Oh, and a sheep is slaughtered in the first few minutes.
Okay, it's not a real sheep, just a puppet banging against the side of a cardboard box, but the bloodstain left from the fresh kill is visible onstage throughout the show, reminding us what's at stake in Peter Sinn Nachtrieb's violent comedy about what lies beneath our civilized ways. While it doesn't feel as if the Red Eye actors pull out everything possible from the material, they do bring enough to make the madness worth it.
There's a lot of madness to deal with, and the slaughtered sheep is just an appetizer. The four main characters seem to be linked closely together. The two couples were a pack in high school, attended prom together as a double date, and even got married on the same day. Since then, they've gathered every year on their anniversary for a dinner party. By the time they are 35, those high school links have fallen away, leaving four people adrift in adulthood, vaguely unhappy and lacking the skills to address their troubles any more maturely than they would have as teenagers.
Alpha male Richard (Dan Hopman) is a restless spirit driven by dreams of bloody manhood that manifest in his artwork (I envision giant metal phalluses shooting into the sky in a sculpture garden) and his already mentioned cooking (the sheep). Tom (Kevin McLaughlin) has found the greatest success, working as a doctor for a local hospital, but he is still crushed by the insecurities from two decades before, especially when it comes to his relationship with athletic Richard.
The ladies' friendship goes even deeper, predating high school: The two had their first periods at the same time, and they are still on the same cycle. Still, physical therapist Wendy (Bethany Ford) is jealous of Richard's virility and can't fathom why Pam (Jen Scott) doesn't want to have children.
Even their high school days come into question as we move deeper into the piece, where we discover that the friendships were built on their desires to find safety in that cutthroat world. Tom especially seems to be still paying for poor choices he made all those years ago, when he left behind his "nerdy" friends to become a kind of mascot for the popular kids. They must have teased him mercilessly at the time, and he took it then just as he has taken it for the two decades since.
These aren't just mismatched couples. The characters wouldn't be much better if they had swapped partners. Tom and Pam are gentler souls but would have trouble connecting with each other; Richard and Wendy would turn into that couple at the arty party, talking too loudly and repelling everyone who meets them.

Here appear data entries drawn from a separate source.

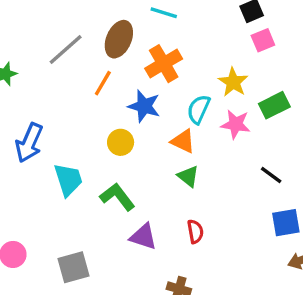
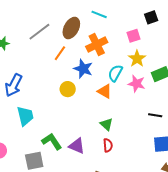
pink square: (263, 40) -> (134, 36), moved
black line: (271, 175) -> (155, 115), turned -32
green triangle: (188, 176) -> (106, 124), moved
cyan trapezoid: (68, 180) -> (25, 116), moved
green L-shape: (117, 197) -> (52, 141), moved

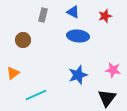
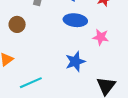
pink star: (113, 70) -> (101, 37), moved

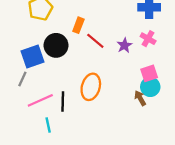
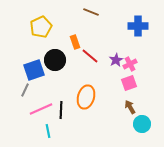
orange rectangle: (78, 25) -> (75, 42), turned -40
pink cross: (148, 39) -> (130, 64), moved, turned 32
pink square: (149, 73) -> (129, 83), moved
cyan circle: (150, 87) -> (142, 124), moved

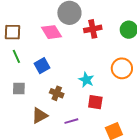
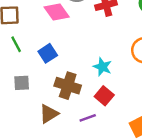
brown cross: (57, 93) -> (68, 86), size x1.5
red square: (95, 102) -> (104, 96), moved, turned 35

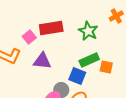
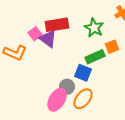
purple triangle: (42, 61) -> (48, 39), moved, turned 30
orange square: (106, 67) -> (112, 47), moved, turned -32

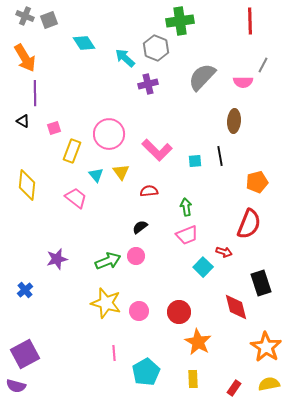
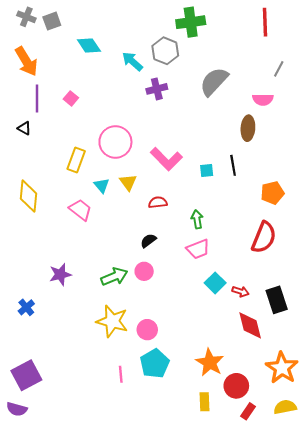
pink semicircle: (243, 82) -> (263, 100), moved
pink square: (54, 128) -> (71, 98), moved, turned -32
red arrow: (224, 252) -> (241, 291), moved
red circle: (179, 312) -> (236, 386), moved
cyan pentagon: (146, 372) -> (155, 364), moved

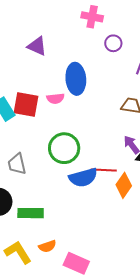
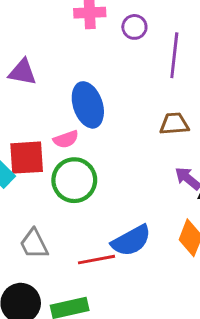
purple circle: (113, 43) -> (134, 27), moved
green circle: (64, 148) -> (74, 180), moved
red line: (104, 170) -> (96, 260), moved

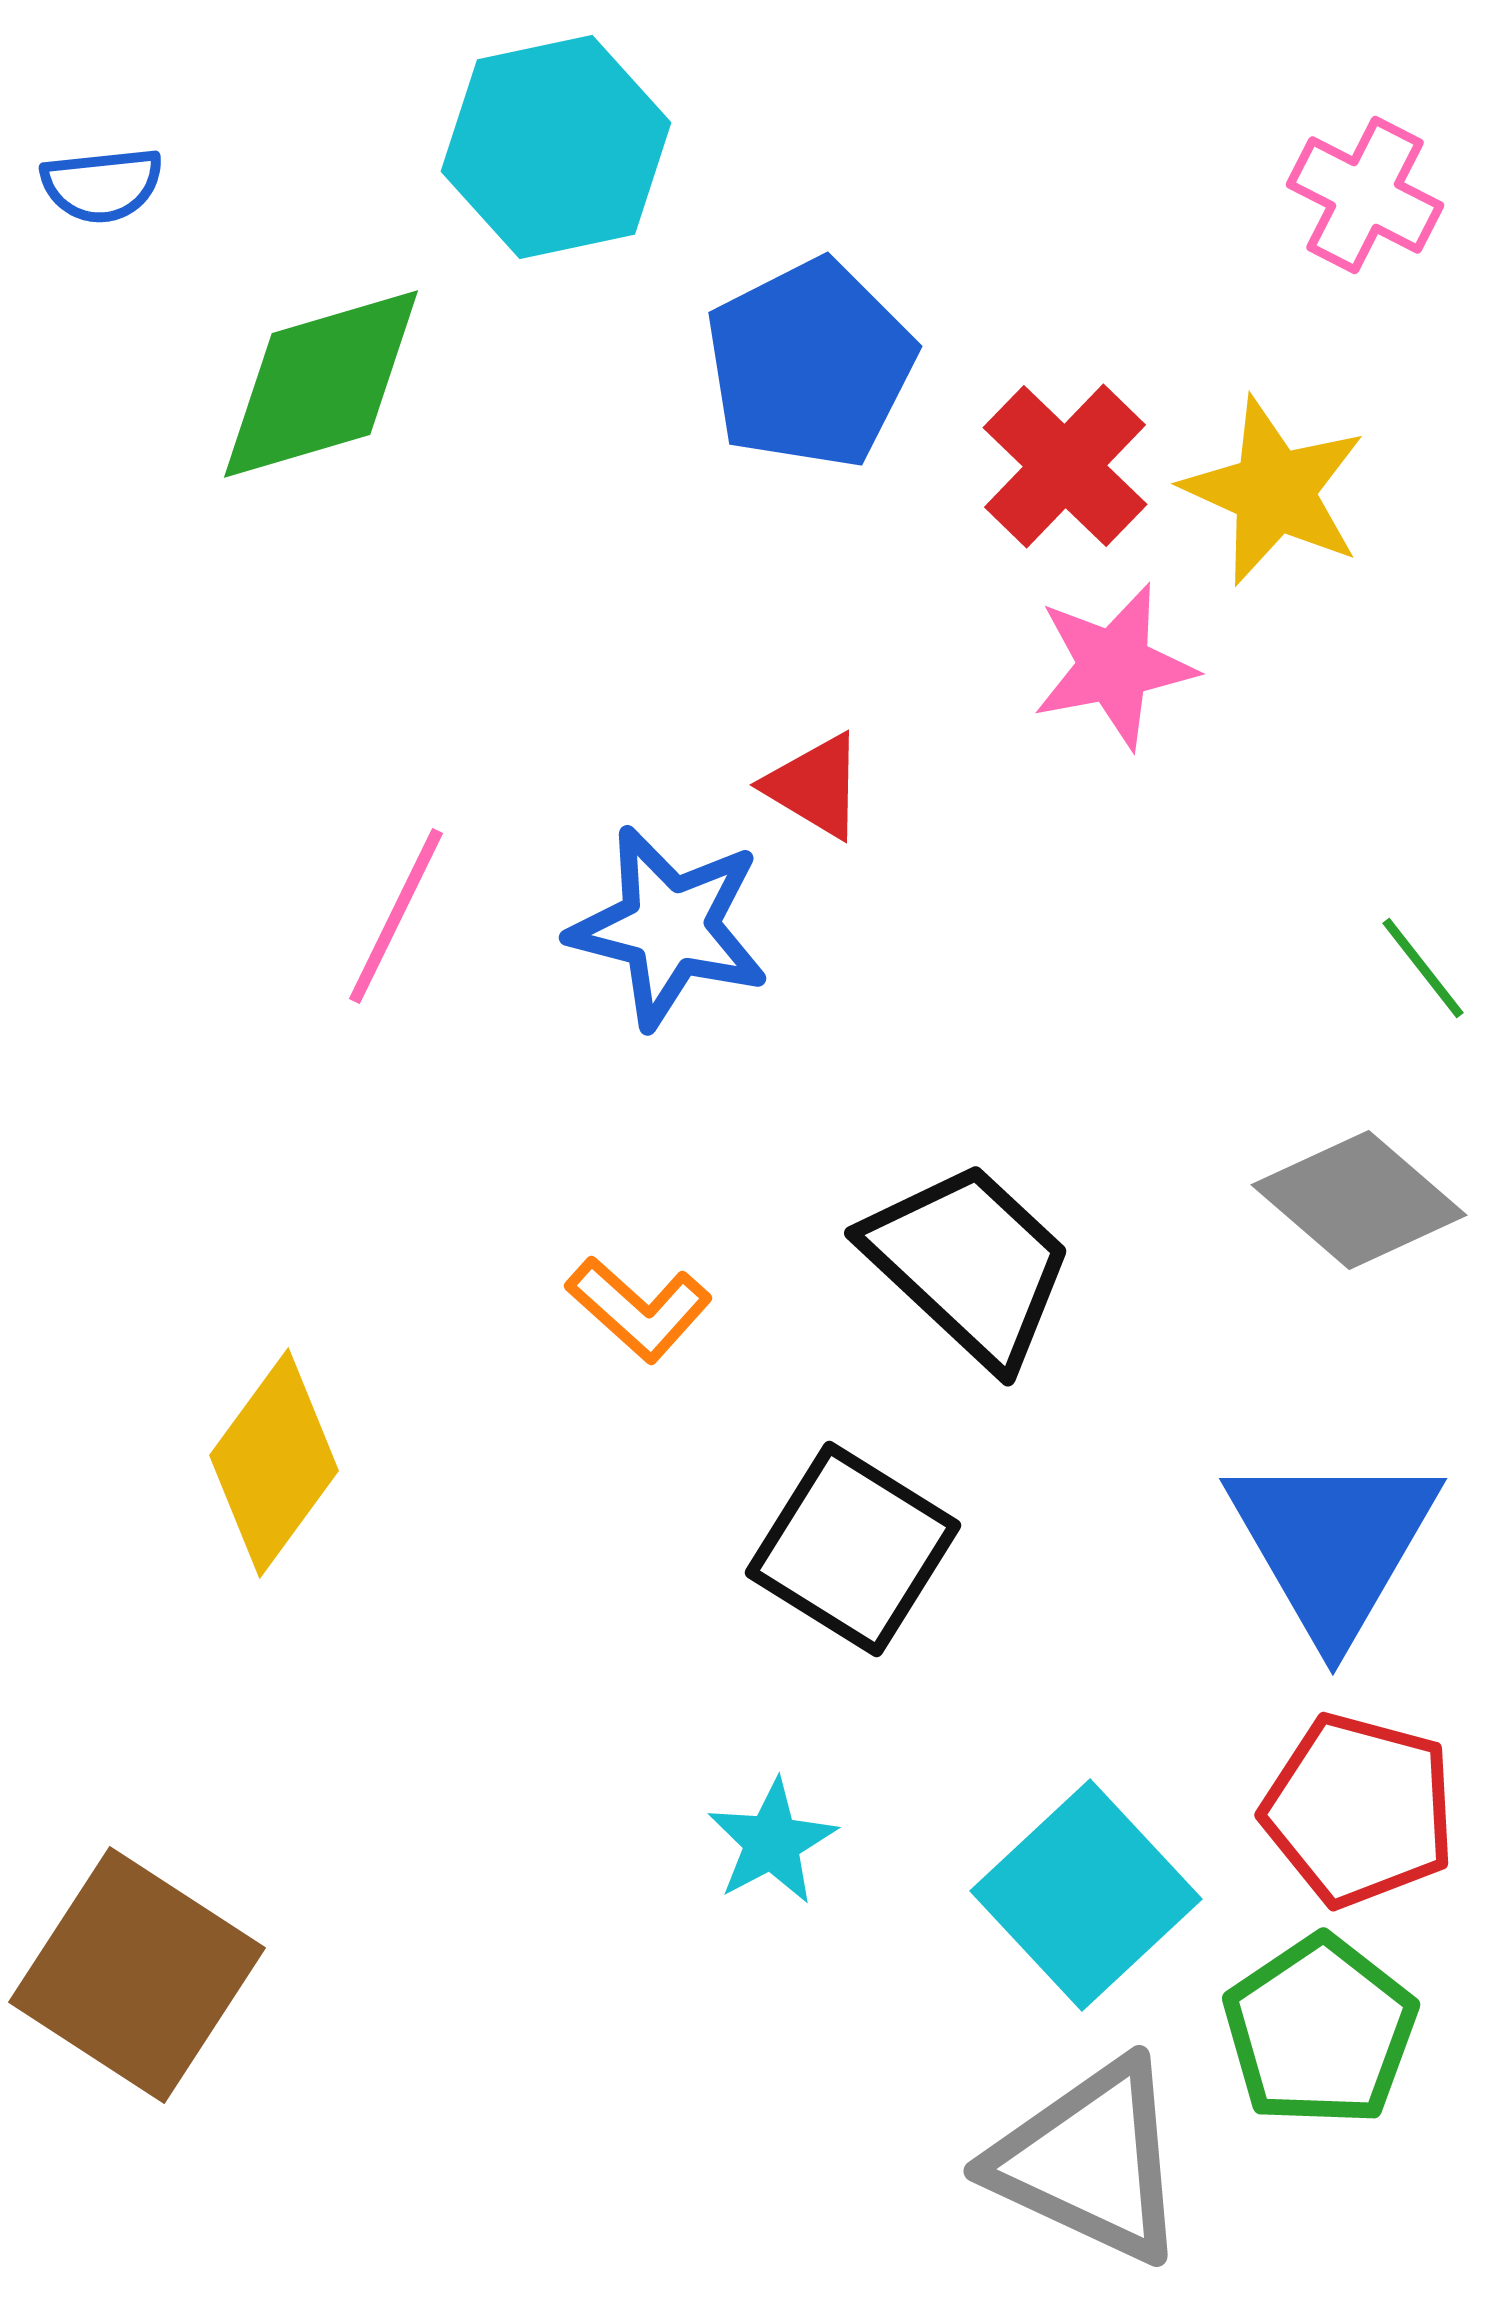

I don't think Nachtrieb is all that interested in finding happiness for our characters. Instead, he spends much of the time stripping away their surface traits to get to whatever savagery lies beneath. For the company, the job is to bring that out as in a classic farce, slowly building the show's energy toward its madcap conclusion.
It's largely successful. Ford hit me as being a bit too on-point as Wendy; with her savagery so ferocious from the get-go it's hard to build a connection with her. Scott and McLaughlin keep that undercover better than the others, providing the only characters we may feel a bit of sympathy for, even for a short moment.
Hopman is the star, however, making Richard a vain, pretentious ass who nevertheless demands attention every time he's onstage. This is a man who was always in charge as a youth and now finds himself restless in the adult world, where his savagery—which might do well for him in business or politics—has lost its direction, whether he is nervously jumping from pursuit to pursuit or just tormenting poor Tom. Only in the end, when he reduces his life to the basics of eating and procreation, does he find salvation. Hopman fearlessly takes the journey, providing a funny and brutal character who is fine to observe from a distance, but one you wouldn't want to meet at a dinner party.